PULSAR project to research nuclear technology for Europe's space missions

21 June 2022

Tractebel will lead the PULSAR consortium conducting research on dynamic radioisotope power systems (RPS) fuelled by plutonium-238 (Pu-238) for space applications - to provide spacecraft and astronauts with electricity and heat when the sun does not supply enough power.

An artist impression of a possible Moon base (Image: ESA - P Carril)

The project is being funded by the European Commission’s Euratom Research and Training Programme, and is in addition to the study Tractebel is already carrying out for the European Space Agency on the possibility of producing Pu-238 in the European Union.

The consortium includes the Joint Research Centre of the European Commission, the Belgian Nuclear Research Centre (SCK CEN), the French Alternative Energies and Atomic Energy Commission (CEA), INCOTEC, ArianeGroup, Airbus Defense and Space, the University of Bourgogne Franche Comté and Arttic.

Tractebel says that with current nuclear batteries, radioisotope thermoelectric generators (RTGs), "substantial amounts of fuel and large RTG are needed to power missions, which increases the weight to be launched by the space rocket … the project aims to significantly increase the efficiency of the RPS thanks to an advanced Stirling engine".

PULSAR also aims to develop technology and capabilities in Europe to produce Pu-238 - currently no Pu-238 or RPS are manufactured in Europe and "as space has become a strategic and economic priority for Europe” its dependence on other countries “is a major concern".

Possible uses of the technology, beyond rockets, include establishing a permanent base on the moon, and the technology could be adapted to provide power in "challenging environments on Earth, such as in deep geological repositories for storing nuclear waste" or in the deep sea or in remote mines.
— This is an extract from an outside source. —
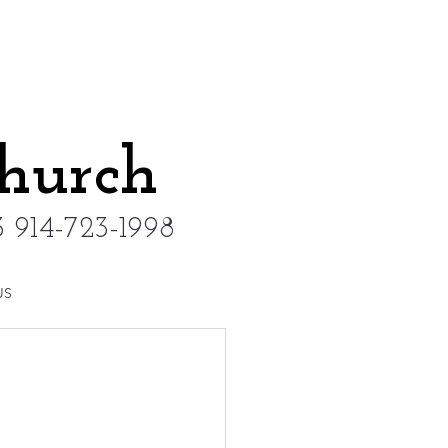
Church
 914-723-1998
US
Tractebel’s Brieuc Spindler, PULSAR project manager, said: "Together with our consortium partners, the PULSAR project paves the way for independently manufactured European nuclear power systems. It takes us a step closer to the 'new frontier' of human habitat on the moon and this is a great source of inspiration and motivation for the whole team."

The space community has relied mainly on photovoltaic power systems, a technology that was originally developed for the purpose of space applications and has found many terrestrial uses. However, these systems pose severe limitations for missions to places like the outer solar system. The available solar energy reduces with the square of the distance from the sun. For example, at Saturn the solar power density is a hundred times smaller than at Earth. There is also the issue of the two week-long nights on the Moon.
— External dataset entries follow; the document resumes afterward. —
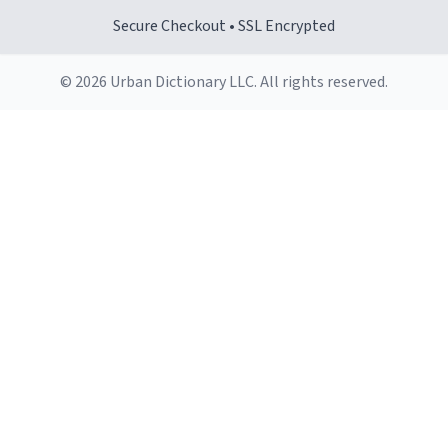
Secure Checkout • SSL Encrypted
© 2026 Urban Dictionary LLC. All rights reserved.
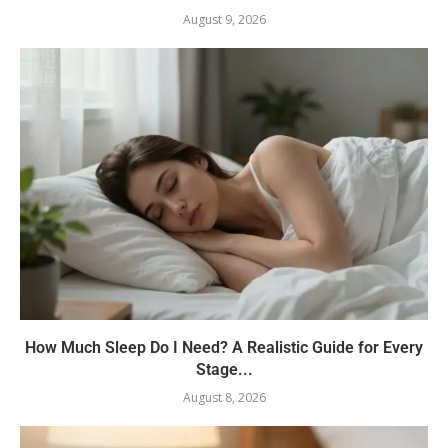
August 9, 2026
How Much Sleep Do I Need? A Realistic Guide for Every
Stage...
August 8, 2026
It has meant that radioisotope power sources - sometimes referred to as nuclear batteries - fuelled with Pu-238 have generally been used in space missions since the early 1960s. Radioisotope thermoelectric generators and radioisotope heater units can provide power and heat continuously over long, deep space missions. Pu-238 is made by irradiating neptunium-237, recovered from research reactor fuel or special targets, in research reactors.